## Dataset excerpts
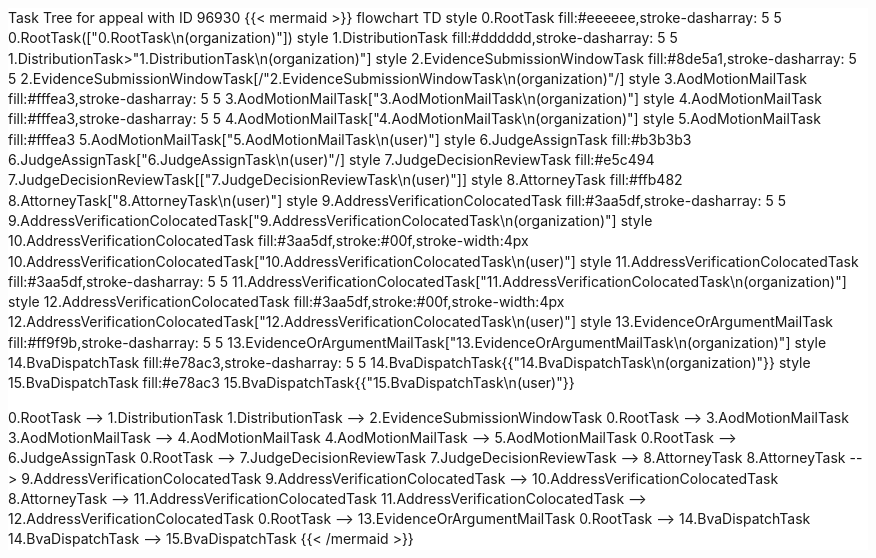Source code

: Task Tree for appeal with ID 96930
{{< mermaid >}}
flowchart TD
style 0.RootTask fill:#eeeeee,stroke-dasharray: 5 5
  0.RootTask(["0.RootTask\n(organization)"])
style 1.DistributionTask fill:#dddddd,stroke-dasharray: 5 5
  1.DistributionTask>"1.DistributionTask\n(organization)"]
style 2.EvidenceSubmissionWindowTask fill:#8de5a1,stroke-dasharray: 5 5
  2.EvidenceSubmissionWindowTask[/"2.EvidenceSubmissionWindowTask\n(organization)"/]
style 3.AodMotionMailTask fill:#fffea3,stroke-dasharray: 5 5
  3.AodMotionMailTask["3.AodMotionMailTask\n(organization)"]
style 4.AodMotionMailTask fill:#fffea3,stroke-dasharray: 5 5
  4.AodMotionMailTask["4.AodMotionMailTask\n(organization)"]
style 5.AodMotionMailTask fill:#fffea3
  5.AodMotionMailTask["5.AodMotionMailTask\n(user)"]
style 6.JudgeAssignTask fill:#b3b3b3
  6.JudgeAssignTask[\"6.JudgeAssignTask\n(user)"/]
style 7.JudgeDecisionReviewTask fill:#e5c494
  7.JudgeDecisionReviewTask[["7.JudgeDecisionReviewTask\n(user)"]]
style 8.AttorneyTask fill:#ffb482
  8.AttorneyTask["8.AttorneyTask\n(user)"]
style 9.AddressVerificationColocatedTask fill:#3aa5df,stroke-dasharray: 5 5
  9.AddressVerificationColocatedTask["9.AddressVerificationColocatedTask\n(organization)"]
style 10.AddressVerificationColocatedTask fill:#3aa5df,stroke:#00f,stroke-width:4px
  10.AddressVerificationColocatedTask["10.AddressVerificationColocatedTask\n(user)"]
style 11.AddressVerificationColocatedTask fill:#3aa5df,stroke-dasharray: 5 5
  11.AddressVerificationColocatedTask["11.AddressVerificationColocatedTask\n(organization)"]
style 12.AddressVerificationColocatedTask fill:#3aa5df,stroke:#00f,stroke-width:4px
  12.AddressVerificationColocatedTask["12.AddressVerificationColocatedTask\n(user)"]
style 13.EvidenceOrArgumentMailTask fill:#ff9f9b,stroke-dasharray: 5 5
  13.EvidenceOrArgumentMailTask["13.EvidenceOrArgumentMailTask\n(organization)"]
style 14.BvaDispatchTask fill:#e78ac3,stroke-dasharray: 5 5
  14.BvaDispatchTask{{"14.BvaDispatchTask\n(organization)"}}
style 15.BvaDispatchTask fill:#e78ac3
  15.BvaDispatchTask{{"15.BvaDispatchTask\n(user)"}}

0.RootTask --> 1.DistributionTask
1.DistributionTask --> 2.EvidenceSubmissionWindowTask
0.RootTask --> 3.AodMotionMailTask
3.AodMotionMailTask --> 4.AodMotionMailTask
4.AodMotionMailTask --> 5.AodMotionMailTask
0.RootTask --> 6.JudgeAssignTask
0.RootTask --> 7.JudgeDecisionReviewTask
7.JudgeDecisionReviewTask --> 8.AttorneyTask
8.AttorneyTask --> 9.AddressVerificationColocatedTask
9.AddressVerificationColocatedTask --> 10.AddressVerificationColocatedTask
8.AttorneyTask --> 11.AddressVerificationColocatedTask
11.AddressVerificationColocatedTask --> 12.AddressVerificationColocatedTask
0.RootTask --> 13.EvidenceOrArgumentMailTask
0.RootTask --> 14.BvaDispatchTask
14.BvaDispatchTask --> 15.BvaDispatchTask
{{< /mermaid >}}
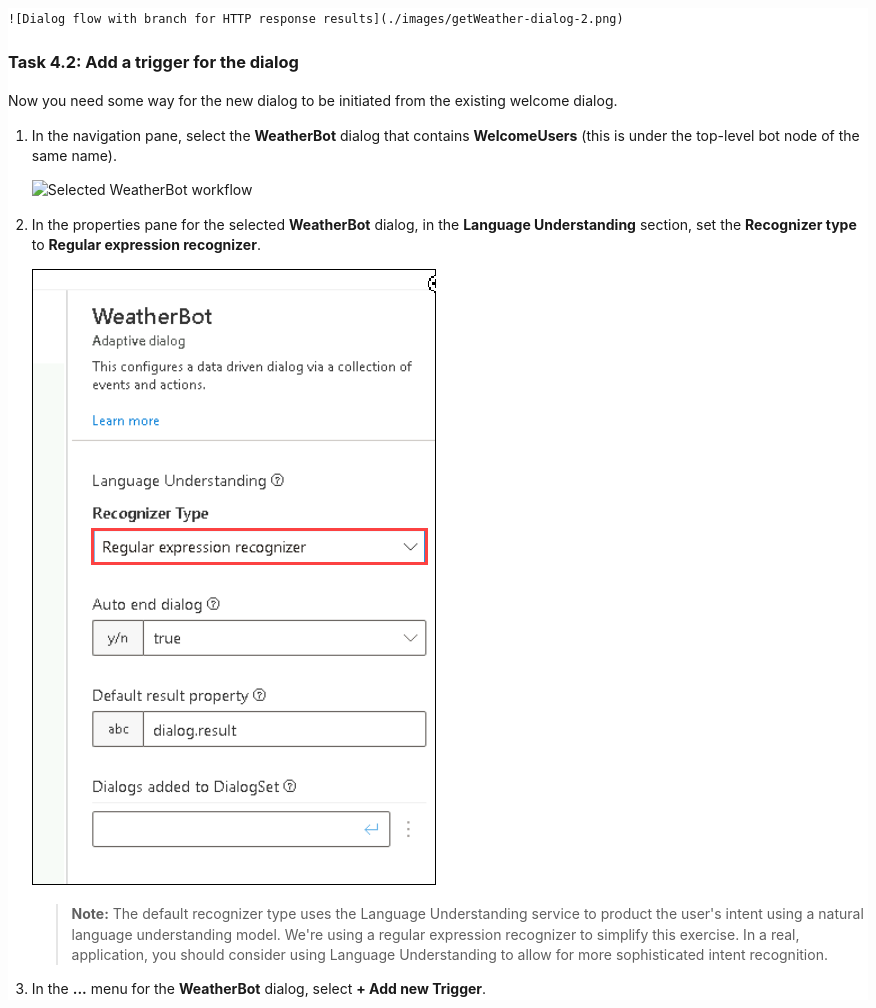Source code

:     ![Dialog flow with branch for HTTP response results](./images/getWeather-dialog-2.png)

### Task 4.2: Add a trigger for the dialog

Now you need some way for the new dialog to be initiated from the existing welcome dialog.

1. In the navigation pane, select the **WeatherBot** dialog that contains **WelcomeUsers** (this is under the top-level bot node of the same name).

    ![Selected WeatherBot workflow](./images/select-workflow.png)

1. In the properties pane for the selected **WeatherBot** dialog, in the **Language Understanding** section, set the **Recognizer type** to **Regular expression recognizer**.

   ![api-option](./images/14.9.png)

    >**Note:** The default recognizer type uses the Language Understanding service to product the user's intent using a natural language understanding model. We're using a regular expression recognizer to simplify this exercise. In a real, application, you should consider using Language Understanding to allow for more sophisticated intent recognition.

1. In the **...** menu for the **WeatherBot** dialog, select **+ Add new Trigger**.
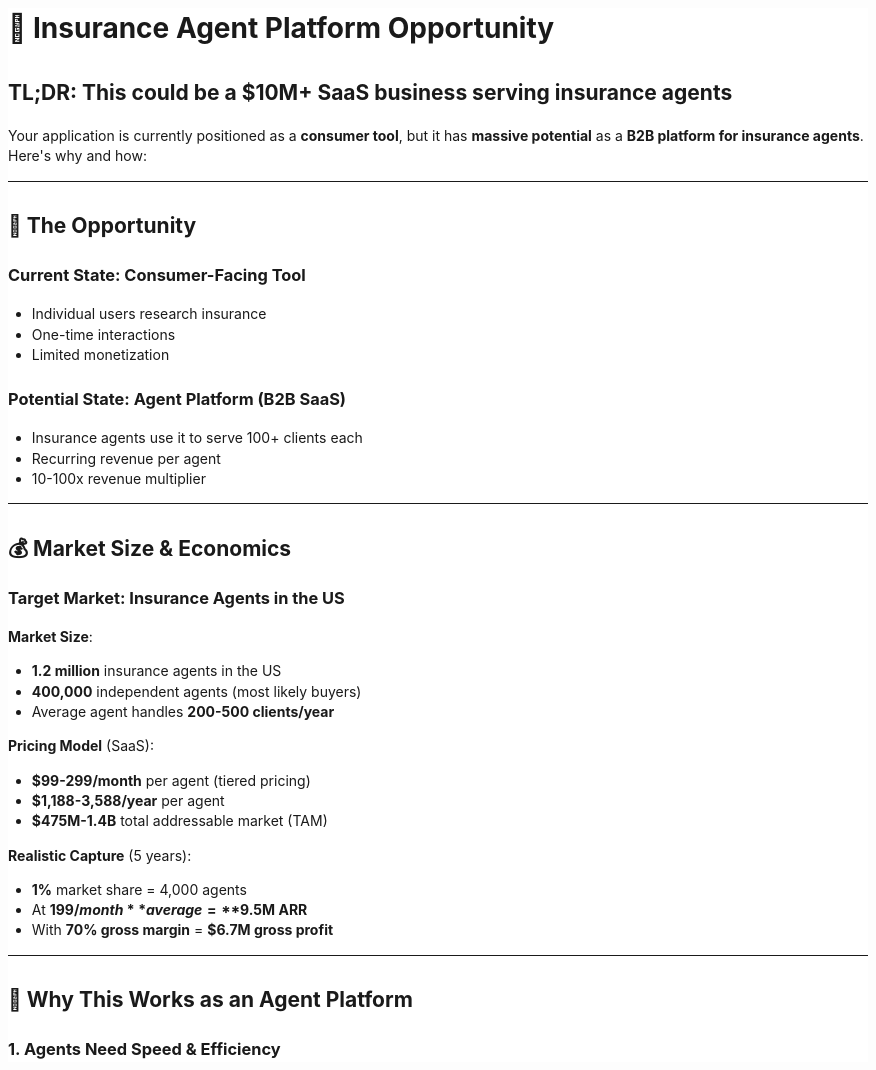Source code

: # 🏢 Insurance Agent Platform Opportunity

## TL;DR: This could be a **$10M+ SaaS business** serving insurance agents

Your application is currently positioned as a **consumer tool**, but it has **massive potential** as a **B2B platform for insurance agents**. Here's why and how:

---

## 🎯 The Opportunity

### **Current State**: Consumer-Facing Tool
- Individual users research insurance
- One-time interactions
- Limited monetization

### **Potential State**: Agent Platform (B2B SaaS)
- Insurance agents use it to serve 100+ clients each
- Recurring revenue per agent
- 10-100x revenue multiplier

---

## 💰 Market Size & Economics

### **Target Market**: Insurance Agents in the US

**Market Size**:
- **1.2 million** insurance agents in the US
- **400,000** independent agents (most likely buyers)
- Average agent handles **200-500 clients/year**

**Pricing Model** (SaaS):
- **$99-299/month** per agent (tiered pricing)
- **$1,188-3,588/year** per agent
- **$475M-1.4B** total addressable market (TAM)

**Realistic Capture** (5 years):
- **1%** market share = 4,000 agents
- At **$199/month** average = **$9.5M ARR**
- With **70% gross margin** = **$6.7M gross profit**

---

## 🤖 Why This Works as an Agent Platform

### **1. Agents Need Speed & Efficiency**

## REQUIRED WORK
Among the lines of the data, which ones contain the word "month"? Show them.

## FINISHED EXERCISE
- **$99-299/month** per agent (tiered pricing)
- At **$199/month** average = **$9.5M ARR**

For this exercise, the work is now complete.